Culture: Scale
How much was a friend worth?   (+4, -2)  [vote for, against]
An analysis of text showing the historical amounts of money people were willing to lend to a friend

I was hearing on NPR a while back an excerpt from a fiction story from about the 1920s where a guy gave $50 to a buddy who had just gotten out of jail.

A website inflation calculator tells me that amount in today's money is $513.47. Now, if you had written a non-fiction story about the present day, would the reader find it believable that you gave that buddy $500? No, but they might find it reasonable that you gave them $50.

What I propose is a massive text search that looks through the literature, both fiction and non-fiction ( most kinds of fiction have to have a level of plausibility ), to see what amounts of money people were willing to lend, and see what changes occurred.

Have people been willing to lend a steady $50 since 1920? Well, the generosity of friendship has not been sheltered from inflation then.
-- lawpoop, Jan 22 2009

Inflation calculator http://www.westegg.com/inflation/infl.cgi
Find out how much previous amounts of money are worth in today's dollars. [lawpoop, Jan 22 2009]

Thought it was more like this? Your_20Network_20Worth
[theircompetitor, Jan 23 2009]

Ten to the Whopper, it seems. http://news.cnet.co...get-a-free-whopper/
[AbsintheWithoutLeave, Jan 25 2009]

See now it depends on what kind of friend you're talking about, as well as circumstance.
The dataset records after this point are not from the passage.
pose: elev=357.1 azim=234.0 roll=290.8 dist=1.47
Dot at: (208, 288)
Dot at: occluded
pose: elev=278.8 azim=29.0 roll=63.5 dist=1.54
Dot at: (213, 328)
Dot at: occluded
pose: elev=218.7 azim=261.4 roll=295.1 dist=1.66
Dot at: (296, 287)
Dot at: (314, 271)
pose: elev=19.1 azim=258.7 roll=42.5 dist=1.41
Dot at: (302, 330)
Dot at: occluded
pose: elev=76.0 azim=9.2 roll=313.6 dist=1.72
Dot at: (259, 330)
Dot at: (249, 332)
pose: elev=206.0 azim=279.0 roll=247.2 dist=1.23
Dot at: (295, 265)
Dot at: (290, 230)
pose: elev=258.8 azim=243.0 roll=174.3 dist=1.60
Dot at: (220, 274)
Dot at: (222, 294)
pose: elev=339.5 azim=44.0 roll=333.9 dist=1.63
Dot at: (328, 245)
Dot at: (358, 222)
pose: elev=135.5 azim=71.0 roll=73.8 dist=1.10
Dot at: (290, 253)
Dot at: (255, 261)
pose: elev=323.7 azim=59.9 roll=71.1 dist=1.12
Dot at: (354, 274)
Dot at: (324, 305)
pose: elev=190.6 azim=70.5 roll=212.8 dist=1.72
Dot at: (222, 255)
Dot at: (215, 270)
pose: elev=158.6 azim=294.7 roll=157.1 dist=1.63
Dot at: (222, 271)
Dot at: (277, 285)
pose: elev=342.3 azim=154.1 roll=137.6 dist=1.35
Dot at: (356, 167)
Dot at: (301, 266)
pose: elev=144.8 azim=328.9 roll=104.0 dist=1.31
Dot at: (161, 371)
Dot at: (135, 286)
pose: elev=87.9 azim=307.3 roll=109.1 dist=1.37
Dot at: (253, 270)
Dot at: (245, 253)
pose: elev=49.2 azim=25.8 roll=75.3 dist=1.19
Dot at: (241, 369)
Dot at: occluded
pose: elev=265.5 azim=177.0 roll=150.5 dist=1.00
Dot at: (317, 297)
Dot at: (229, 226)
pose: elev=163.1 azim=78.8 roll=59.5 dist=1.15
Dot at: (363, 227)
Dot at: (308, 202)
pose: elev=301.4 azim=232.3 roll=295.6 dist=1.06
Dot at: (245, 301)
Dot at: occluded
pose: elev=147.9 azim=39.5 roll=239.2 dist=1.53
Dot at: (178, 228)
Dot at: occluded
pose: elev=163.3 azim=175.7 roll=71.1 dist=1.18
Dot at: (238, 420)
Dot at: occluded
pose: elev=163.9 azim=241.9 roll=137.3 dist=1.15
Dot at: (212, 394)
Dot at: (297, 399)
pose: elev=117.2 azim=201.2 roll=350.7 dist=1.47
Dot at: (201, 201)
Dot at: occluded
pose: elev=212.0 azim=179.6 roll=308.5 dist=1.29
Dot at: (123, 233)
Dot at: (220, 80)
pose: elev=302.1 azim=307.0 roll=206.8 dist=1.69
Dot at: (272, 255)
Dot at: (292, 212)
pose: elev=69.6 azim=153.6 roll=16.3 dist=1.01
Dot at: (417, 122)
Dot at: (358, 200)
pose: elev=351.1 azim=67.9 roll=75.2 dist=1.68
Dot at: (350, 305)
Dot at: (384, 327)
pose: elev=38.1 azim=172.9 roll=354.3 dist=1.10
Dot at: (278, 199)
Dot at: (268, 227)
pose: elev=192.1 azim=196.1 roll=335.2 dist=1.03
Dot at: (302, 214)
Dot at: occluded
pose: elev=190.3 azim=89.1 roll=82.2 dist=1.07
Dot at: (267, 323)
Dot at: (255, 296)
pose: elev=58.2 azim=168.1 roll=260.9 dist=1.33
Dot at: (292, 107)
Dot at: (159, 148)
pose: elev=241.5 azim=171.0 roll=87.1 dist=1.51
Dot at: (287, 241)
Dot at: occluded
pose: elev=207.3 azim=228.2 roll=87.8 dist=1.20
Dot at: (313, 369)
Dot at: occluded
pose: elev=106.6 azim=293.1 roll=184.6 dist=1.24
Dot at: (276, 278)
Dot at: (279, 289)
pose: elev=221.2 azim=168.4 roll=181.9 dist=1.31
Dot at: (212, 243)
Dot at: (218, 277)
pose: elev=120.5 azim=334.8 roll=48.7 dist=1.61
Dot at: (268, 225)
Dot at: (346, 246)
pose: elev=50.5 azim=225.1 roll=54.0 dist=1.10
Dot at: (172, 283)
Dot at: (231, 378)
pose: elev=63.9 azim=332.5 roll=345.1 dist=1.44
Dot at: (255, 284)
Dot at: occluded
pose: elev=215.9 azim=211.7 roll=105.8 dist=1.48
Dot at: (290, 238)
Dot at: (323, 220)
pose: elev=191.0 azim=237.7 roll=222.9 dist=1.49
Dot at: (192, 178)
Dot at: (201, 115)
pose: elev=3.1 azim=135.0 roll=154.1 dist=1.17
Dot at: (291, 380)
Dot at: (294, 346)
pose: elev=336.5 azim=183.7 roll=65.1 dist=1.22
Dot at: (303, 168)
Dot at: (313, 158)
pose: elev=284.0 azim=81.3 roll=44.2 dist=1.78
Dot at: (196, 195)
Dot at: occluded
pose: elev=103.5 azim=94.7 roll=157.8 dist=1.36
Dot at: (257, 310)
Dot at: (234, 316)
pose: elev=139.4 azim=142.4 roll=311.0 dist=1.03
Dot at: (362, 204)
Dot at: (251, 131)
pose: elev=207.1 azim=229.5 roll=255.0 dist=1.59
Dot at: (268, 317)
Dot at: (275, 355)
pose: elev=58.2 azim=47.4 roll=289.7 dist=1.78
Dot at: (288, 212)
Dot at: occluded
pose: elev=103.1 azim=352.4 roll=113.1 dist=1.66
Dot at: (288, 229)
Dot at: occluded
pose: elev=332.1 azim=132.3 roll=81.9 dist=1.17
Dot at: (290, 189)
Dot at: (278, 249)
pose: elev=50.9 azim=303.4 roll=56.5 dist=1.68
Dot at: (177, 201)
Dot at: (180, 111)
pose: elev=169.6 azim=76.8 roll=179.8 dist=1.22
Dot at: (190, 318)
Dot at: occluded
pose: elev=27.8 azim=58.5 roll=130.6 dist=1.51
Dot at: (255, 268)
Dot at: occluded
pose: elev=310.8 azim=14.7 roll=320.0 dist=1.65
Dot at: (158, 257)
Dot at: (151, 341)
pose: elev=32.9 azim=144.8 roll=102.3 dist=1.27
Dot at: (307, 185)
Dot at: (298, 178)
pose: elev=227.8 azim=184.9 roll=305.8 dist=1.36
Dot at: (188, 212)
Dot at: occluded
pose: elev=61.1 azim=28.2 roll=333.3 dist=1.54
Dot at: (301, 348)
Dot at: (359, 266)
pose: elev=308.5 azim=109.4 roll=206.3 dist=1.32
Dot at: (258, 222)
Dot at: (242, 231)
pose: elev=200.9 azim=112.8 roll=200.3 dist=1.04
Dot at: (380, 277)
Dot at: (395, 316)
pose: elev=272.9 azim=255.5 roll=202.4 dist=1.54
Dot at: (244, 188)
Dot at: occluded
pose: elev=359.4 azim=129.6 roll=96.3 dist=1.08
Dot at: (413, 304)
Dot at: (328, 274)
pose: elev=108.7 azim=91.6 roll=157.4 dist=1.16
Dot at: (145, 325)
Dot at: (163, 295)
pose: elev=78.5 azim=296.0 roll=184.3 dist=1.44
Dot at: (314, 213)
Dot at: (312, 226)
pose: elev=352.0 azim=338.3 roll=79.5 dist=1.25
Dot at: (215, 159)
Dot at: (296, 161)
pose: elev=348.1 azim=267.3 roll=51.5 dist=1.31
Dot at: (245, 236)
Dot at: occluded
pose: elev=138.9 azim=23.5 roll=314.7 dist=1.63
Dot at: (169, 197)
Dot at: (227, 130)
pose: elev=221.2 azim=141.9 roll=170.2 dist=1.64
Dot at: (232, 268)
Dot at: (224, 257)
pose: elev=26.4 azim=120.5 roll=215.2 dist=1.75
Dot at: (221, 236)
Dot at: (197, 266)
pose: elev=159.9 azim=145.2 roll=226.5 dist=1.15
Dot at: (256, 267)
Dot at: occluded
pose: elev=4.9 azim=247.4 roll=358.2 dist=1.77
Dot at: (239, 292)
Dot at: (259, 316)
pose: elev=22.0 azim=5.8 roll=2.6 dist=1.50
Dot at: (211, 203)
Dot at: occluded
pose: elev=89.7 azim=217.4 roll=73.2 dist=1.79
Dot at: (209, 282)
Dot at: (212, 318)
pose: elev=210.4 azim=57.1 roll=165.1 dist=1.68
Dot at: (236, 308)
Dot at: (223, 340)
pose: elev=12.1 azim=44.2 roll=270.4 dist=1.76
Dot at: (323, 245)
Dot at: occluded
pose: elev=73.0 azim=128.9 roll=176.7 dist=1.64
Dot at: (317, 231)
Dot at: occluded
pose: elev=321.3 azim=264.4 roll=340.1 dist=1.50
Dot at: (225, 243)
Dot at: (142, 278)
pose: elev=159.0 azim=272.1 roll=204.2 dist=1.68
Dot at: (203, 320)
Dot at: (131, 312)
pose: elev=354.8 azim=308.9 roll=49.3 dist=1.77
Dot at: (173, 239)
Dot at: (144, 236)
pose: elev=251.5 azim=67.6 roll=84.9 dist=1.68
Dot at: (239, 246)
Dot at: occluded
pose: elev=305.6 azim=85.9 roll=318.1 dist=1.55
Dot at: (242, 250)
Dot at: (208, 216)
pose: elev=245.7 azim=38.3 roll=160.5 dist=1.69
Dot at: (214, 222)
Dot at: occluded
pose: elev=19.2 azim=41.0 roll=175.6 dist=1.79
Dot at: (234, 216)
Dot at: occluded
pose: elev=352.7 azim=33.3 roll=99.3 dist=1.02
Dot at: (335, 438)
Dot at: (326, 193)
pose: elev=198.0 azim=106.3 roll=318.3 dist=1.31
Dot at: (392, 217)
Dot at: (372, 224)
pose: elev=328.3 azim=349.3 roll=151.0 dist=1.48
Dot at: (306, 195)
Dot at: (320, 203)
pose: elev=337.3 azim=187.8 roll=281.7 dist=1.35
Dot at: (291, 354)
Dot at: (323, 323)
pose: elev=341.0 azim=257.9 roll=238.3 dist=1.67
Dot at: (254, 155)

I've handed a friend $2K at one point, no questions asked, at a time when that was pretty much all I had without selling off my car. He needed it, knew it was emptying me out but hell, that's the kind of friendship we have. I know I get at least one kidney, kind of thing.

Same guy at another time handed over fully half of the price of the first car I bought, when we changed our minds and didn't buy the one I had planned to buy, instead getting a more reliable one. This is the freindship we have. Other friends it is different.

I can't imagine calling someone a friend, if I weren't willing to fork out at least a couple hundred if they needed it. Anyone else is an "acquaintance".
-- Custardguts, Jan 23 2009


It would be hard to draw any conclusions from the gathered data. For example, it used to be very difficult to borrow money from a bank, whereas now almost anyone can get a credit card. I would guess this made lending money to friends much more prevalent in times past.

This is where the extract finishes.